Pesto: The classic pesto that we make today originated in the region of Liguaria, Italy. It was first documented in 1863. Predecessors were likely similar pastes called moretum and garum, which were eaten by the Romans. This pesto with sun-dried tomatoes is a version of Pesto alla siciliana (also: pesto rosso “red pesto”). This is the Sicilian variety that is known beyond the region.
Pesto varieties: It is very common to use basil instead of parsley, and this recipe is then also a vegan pesto without Parmesan, Pecorino, or any other cheese. Traditionally, pesto was made by grinding or crushing the ingredients using a mortar and pestle. (Incidentally, “pestare” means to pound or crush). In this recipe, almonds are used instead of pine nuts. Both work well.
Selecting the mushrooms: For each person, select two large mushrooms or portobello mushrooms. Alternatively, you can fill the pesto into several smaller mushrooms.
Storage: You can store the pesto in a screw-top jar in the refrigerator for up to three weeks, especially if you protect the surface by coating it with a layer of oil.
Reducing the oil: We have reduced the amount of oil from 50 ml to 15 ml (1 tablespoon), thereby reducing the fat content from 85 % to 40 % of the recommended daily allowance.

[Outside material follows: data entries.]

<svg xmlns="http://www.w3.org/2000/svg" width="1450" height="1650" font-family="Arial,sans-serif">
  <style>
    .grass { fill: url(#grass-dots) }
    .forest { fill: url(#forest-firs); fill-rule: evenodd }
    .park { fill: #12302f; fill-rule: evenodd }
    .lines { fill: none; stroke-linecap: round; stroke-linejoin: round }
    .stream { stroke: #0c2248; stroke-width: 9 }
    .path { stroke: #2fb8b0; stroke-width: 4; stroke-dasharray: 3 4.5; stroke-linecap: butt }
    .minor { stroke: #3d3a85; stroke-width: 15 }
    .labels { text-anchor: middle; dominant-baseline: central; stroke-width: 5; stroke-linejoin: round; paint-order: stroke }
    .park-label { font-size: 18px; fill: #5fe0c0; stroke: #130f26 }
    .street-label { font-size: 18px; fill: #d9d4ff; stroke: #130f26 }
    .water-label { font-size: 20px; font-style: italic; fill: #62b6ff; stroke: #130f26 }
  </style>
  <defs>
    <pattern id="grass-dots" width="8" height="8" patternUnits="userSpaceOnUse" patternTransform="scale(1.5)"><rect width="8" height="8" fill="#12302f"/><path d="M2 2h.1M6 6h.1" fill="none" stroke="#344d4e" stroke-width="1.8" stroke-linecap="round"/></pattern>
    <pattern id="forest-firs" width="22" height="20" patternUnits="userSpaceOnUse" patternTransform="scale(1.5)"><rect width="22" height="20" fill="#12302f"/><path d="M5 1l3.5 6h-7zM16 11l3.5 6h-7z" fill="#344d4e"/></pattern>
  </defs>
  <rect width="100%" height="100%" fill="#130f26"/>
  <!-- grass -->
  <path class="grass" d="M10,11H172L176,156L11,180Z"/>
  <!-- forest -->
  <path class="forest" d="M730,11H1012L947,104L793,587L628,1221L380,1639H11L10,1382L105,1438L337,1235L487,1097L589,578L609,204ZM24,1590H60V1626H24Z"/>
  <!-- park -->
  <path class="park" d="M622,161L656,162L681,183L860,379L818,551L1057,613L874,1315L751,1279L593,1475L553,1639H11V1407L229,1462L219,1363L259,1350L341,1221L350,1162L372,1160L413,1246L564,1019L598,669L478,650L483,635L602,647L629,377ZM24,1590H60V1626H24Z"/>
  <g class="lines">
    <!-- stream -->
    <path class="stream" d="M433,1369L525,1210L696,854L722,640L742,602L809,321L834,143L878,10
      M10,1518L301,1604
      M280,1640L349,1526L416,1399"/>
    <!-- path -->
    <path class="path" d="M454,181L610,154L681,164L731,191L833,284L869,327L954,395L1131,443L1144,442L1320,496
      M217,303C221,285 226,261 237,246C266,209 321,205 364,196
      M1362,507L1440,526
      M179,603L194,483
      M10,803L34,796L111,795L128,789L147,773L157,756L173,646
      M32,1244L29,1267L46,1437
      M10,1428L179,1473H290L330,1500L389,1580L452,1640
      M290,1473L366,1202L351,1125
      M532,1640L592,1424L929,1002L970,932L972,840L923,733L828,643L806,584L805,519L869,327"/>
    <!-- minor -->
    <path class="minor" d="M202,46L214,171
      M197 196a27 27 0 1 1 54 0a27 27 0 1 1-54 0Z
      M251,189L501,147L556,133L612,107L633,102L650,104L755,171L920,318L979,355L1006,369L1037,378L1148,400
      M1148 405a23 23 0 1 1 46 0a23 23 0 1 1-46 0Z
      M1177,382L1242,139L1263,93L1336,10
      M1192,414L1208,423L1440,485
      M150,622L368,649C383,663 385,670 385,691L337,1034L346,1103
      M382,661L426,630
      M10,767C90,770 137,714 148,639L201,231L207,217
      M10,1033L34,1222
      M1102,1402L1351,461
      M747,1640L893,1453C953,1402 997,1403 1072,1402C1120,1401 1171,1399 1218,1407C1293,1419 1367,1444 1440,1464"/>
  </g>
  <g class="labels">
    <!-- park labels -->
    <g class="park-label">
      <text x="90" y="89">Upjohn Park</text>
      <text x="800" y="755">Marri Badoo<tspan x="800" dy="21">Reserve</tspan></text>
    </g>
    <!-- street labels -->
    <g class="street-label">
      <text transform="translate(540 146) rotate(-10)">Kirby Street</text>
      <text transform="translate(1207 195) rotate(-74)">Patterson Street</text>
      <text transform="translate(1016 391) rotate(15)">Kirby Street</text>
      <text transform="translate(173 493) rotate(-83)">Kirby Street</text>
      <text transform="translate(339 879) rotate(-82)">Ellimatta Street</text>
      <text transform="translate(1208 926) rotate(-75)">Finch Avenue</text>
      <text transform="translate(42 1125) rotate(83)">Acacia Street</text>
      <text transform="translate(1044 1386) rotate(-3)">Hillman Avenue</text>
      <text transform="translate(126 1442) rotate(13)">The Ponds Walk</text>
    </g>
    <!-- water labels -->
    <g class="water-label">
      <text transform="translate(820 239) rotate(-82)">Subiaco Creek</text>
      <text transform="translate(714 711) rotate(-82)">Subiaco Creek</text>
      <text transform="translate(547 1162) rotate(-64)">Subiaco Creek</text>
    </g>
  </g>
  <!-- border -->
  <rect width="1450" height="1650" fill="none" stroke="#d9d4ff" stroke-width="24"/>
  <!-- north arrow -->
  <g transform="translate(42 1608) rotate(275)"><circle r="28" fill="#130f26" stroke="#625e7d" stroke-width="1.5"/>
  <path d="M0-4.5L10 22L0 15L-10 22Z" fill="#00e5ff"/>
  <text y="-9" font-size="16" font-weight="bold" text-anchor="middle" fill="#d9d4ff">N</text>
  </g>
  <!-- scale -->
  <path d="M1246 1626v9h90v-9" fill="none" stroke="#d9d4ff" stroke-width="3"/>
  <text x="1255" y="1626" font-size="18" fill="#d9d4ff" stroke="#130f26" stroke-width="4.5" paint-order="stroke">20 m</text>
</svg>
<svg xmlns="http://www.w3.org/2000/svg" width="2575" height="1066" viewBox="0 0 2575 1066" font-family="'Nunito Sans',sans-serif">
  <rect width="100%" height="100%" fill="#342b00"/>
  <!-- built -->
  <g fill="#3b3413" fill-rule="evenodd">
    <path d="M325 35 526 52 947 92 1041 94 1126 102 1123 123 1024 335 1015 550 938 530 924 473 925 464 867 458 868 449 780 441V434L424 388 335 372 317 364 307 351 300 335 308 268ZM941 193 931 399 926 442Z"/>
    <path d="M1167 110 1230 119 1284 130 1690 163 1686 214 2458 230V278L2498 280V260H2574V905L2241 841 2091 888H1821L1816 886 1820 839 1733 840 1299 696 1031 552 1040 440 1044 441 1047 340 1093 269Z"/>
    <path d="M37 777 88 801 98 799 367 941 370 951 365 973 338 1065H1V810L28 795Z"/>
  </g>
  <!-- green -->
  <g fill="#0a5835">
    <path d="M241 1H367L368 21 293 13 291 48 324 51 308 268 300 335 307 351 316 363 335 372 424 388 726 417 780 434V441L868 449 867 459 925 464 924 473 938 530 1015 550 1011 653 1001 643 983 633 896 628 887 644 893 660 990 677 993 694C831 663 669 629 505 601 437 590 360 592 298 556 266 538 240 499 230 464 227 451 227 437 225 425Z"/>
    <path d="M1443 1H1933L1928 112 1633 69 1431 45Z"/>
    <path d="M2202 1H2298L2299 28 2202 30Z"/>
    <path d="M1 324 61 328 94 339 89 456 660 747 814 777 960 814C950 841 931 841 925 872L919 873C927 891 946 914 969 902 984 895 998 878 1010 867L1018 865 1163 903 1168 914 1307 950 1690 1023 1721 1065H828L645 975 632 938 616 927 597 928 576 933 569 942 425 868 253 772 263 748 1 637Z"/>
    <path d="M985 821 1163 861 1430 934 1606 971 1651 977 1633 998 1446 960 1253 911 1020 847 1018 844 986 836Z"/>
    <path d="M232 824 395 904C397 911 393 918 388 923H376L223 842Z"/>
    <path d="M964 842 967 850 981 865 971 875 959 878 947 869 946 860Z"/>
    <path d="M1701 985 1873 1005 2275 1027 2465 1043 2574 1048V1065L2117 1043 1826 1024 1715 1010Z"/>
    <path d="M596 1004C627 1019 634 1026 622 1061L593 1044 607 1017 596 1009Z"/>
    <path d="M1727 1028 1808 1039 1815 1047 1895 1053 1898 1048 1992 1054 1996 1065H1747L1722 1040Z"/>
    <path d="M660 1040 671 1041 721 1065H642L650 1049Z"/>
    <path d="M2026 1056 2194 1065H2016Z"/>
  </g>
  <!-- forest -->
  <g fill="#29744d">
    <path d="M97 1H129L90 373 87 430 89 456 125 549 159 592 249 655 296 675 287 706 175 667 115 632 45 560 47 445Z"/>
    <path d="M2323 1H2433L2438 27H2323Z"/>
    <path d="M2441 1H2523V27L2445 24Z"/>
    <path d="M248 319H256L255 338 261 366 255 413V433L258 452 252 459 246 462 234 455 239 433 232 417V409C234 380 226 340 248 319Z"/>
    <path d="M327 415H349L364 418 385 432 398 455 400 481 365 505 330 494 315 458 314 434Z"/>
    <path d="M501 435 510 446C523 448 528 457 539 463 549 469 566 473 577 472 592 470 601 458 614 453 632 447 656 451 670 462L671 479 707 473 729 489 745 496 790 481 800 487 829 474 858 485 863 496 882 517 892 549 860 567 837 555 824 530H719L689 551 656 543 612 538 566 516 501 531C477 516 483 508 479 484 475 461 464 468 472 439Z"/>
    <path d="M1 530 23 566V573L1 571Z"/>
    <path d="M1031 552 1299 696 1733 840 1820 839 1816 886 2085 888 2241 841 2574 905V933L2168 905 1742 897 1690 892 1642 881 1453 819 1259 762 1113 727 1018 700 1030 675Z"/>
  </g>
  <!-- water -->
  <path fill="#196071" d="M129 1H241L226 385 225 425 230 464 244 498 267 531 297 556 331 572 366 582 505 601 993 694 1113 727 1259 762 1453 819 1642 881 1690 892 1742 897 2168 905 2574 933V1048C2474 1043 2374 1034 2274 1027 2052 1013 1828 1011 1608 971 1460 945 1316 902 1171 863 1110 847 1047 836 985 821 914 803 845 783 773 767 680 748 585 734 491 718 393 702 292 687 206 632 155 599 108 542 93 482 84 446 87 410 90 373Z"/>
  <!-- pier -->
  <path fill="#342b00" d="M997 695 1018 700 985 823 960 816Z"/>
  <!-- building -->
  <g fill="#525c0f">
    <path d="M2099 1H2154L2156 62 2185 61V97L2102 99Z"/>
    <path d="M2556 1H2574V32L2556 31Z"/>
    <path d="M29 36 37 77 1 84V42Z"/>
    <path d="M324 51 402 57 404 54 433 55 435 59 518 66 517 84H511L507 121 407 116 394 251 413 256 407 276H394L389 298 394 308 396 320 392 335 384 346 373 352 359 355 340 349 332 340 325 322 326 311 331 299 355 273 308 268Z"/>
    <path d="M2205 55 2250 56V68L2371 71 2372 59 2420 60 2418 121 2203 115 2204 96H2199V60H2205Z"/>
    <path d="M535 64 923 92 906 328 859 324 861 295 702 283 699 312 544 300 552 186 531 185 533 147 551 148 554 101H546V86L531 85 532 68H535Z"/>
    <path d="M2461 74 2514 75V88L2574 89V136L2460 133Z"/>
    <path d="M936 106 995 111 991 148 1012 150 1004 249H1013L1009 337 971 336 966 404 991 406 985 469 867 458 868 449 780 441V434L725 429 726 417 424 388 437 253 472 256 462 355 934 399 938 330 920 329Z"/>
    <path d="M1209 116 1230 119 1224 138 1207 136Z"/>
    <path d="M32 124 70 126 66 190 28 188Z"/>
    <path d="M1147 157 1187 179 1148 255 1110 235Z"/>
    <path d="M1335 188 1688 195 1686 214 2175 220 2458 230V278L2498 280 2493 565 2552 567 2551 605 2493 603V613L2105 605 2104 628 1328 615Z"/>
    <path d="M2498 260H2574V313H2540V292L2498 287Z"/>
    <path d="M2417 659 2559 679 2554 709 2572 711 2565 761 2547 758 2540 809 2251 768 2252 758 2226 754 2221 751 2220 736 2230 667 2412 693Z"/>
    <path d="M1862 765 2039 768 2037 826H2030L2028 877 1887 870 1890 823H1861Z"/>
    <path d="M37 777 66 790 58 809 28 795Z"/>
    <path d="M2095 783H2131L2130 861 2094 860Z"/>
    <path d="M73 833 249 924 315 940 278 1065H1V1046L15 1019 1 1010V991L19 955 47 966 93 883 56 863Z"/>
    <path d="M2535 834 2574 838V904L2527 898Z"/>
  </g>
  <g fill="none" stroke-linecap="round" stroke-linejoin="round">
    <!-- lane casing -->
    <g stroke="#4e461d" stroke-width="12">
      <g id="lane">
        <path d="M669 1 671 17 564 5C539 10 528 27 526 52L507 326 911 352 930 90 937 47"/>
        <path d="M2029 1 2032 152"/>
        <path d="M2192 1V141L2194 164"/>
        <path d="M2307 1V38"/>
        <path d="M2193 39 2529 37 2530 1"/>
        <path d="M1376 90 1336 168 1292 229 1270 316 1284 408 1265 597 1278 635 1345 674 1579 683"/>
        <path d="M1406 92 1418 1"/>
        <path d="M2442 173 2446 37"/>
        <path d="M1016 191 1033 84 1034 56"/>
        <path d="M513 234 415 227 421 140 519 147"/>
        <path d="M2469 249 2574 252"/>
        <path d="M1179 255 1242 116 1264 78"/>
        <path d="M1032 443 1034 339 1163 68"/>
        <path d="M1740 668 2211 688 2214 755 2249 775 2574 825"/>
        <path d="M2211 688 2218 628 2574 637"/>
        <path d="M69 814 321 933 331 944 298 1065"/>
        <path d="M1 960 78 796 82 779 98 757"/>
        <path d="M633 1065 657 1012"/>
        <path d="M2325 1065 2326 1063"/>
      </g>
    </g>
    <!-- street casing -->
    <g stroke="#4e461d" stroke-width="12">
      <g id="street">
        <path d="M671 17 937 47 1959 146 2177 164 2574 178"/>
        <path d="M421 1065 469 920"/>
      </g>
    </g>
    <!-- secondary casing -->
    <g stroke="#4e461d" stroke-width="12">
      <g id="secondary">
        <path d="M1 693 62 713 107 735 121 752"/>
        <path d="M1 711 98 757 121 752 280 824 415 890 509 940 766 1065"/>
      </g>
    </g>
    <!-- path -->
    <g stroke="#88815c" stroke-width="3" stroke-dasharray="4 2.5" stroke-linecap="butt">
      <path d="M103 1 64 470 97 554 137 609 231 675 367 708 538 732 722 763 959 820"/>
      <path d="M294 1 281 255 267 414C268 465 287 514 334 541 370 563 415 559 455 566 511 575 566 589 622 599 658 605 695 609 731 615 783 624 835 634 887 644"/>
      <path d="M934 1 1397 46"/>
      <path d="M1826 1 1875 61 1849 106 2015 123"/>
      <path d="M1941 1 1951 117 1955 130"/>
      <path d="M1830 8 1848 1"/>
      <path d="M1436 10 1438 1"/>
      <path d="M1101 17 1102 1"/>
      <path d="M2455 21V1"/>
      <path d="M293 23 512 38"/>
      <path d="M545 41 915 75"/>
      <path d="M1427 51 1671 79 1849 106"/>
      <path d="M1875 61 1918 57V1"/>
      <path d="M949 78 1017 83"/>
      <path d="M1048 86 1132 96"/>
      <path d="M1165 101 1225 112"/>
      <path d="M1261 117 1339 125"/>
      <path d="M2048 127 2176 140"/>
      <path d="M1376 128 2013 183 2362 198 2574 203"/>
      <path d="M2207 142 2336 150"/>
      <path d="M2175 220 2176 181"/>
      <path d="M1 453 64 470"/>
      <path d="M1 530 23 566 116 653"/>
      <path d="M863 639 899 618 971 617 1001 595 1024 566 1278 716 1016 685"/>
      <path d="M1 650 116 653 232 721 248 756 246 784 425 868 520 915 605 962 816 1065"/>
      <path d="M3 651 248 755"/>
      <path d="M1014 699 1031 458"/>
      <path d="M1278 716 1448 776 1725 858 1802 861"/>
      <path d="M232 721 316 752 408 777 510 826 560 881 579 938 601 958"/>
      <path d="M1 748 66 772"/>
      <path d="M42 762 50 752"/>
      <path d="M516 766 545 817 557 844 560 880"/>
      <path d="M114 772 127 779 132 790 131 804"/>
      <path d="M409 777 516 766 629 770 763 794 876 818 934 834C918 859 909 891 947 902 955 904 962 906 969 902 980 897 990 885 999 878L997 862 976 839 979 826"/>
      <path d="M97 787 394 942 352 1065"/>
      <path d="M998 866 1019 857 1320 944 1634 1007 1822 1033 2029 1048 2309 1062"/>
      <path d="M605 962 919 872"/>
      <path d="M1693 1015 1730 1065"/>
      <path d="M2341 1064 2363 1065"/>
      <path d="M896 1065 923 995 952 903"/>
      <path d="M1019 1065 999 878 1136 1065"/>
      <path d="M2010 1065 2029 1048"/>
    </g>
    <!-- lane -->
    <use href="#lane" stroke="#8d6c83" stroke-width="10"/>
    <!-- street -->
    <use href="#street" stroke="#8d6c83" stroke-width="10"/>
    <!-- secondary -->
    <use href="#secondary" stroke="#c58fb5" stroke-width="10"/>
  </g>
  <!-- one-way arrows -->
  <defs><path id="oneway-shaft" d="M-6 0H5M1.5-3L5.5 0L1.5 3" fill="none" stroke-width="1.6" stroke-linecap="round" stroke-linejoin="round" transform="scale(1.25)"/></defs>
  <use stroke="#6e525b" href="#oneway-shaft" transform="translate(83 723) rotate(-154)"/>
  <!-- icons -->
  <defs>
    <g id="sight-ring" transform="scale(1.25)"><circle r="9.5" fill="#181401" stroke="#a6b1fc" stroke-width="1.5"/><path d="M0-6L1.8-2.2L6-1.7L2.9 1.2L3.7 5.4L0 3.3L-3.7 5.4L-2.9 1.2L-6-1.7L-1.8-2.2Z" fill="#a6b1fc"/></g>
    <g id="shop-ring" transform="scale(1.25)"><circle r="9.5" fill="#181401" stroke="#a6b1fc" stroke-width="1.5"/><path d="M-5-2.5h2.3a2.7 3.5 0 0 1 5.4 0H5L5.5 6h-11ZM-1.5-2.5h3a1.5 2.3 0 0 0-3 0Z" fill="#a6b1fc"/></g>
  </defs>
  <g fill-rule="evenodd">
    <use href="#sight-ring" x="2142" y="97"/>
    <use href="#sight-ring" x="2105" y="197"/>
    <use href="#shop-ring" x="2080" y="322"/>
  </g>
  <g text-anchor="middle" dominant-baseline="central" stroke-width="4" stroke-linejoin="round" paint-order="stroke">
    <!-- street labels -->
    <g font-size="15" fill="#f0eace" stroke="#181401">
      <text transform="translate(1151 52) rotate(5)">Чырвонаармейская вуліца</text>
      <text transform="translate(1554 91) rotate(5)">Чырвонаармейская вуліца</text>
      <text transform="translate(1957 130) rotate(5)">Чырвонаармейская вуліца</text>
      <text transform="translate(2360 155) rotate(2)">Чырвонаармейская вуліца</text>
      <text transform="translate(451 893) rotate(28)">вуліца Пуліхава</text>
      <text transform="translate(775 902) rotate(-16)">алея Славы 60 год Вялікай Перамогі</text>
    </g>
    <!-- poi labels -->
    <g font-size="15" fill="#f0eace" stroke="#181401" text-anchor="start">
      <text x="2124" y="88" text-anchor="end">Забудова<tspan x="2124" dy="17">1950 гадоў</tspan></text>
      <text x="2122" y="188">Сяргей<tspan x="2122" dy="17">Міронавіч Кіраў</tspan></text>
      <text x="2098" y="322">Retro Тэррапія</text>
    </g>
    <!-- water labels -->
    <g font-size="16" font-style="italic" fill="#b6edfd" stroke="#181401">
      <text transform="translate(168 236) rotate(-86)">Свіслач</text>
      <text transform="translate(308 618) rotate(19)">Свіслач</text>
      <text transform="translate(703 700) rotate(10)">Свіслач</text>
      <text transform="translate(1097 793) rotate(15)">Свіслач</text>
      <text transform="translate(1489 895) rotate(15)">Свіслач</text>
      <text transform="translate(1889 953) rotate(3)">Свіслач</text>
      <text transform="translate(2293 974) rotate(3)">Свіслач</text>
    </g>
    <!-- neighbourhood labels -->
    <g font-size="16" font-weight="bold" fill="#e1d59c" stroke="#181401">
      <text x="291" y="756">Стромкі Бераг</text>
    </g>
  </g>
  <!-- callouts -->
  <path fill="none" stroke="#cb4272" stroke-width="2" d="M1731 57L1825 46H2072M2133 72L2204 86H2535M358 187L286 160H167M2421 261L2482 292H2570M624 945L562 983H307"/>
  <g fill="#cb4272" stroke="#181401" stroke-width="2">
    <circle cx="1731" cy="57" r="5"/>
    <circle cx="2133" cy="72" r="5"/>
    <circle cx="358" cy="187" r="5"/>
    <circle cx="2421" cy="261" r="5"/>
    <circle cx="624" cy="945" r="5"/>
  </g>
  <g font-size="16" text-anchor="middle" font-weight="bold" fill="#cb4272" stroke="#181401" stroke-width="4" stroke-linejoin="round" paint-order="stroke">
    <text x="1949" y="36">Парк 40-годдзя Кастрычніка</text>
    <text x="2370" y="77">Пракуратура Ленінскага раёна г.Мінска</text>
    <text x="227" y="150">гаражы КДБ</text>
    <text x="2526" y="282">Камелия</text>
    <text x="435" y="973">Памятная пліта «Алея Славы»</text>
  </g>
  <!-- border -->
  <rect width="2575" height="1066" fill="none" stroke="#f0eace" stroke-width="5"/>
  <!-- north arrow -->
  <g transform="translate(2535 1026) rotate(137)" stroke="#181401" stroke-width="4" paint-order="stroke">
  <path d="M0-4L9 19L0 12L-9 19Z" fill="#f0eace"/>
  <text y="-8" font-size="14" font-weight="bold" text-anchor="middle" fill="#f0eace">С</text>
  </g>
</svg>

Please click on the link if your health is important to you:
A Vegan Diet Can Be Unhealthy. Nutrition Mistakes.
Dr. Dean Ornish and other American health experts advise reducing oil as much as possible. For this reason, we have cut the amount of oil in this recipe by about a third.
Note from the author: At first glance, this recipe looks very simple, but it is a great way to start a raw vegan evening, especially if you are entertaining. You can also stuff the mushrooms with avocado cream or cashew cheese (cheese made from cashews).
Cheesy flavor: If you like savory dishes or the addition of cheese, try using nutritional yeast flakes as a vegan alternative for grated cheese and cheese sauces.
Oil: For the pesto, you can also use another high-quality oil (e.g., flaxseed or walnut oil) of your choice.
Nuts: In place of the almonds, you can use walnuts. These have an omega-6 (LA) to omega-3 (ALA) fatty acids of 4:1 whereas almonds contain practically no omega-3.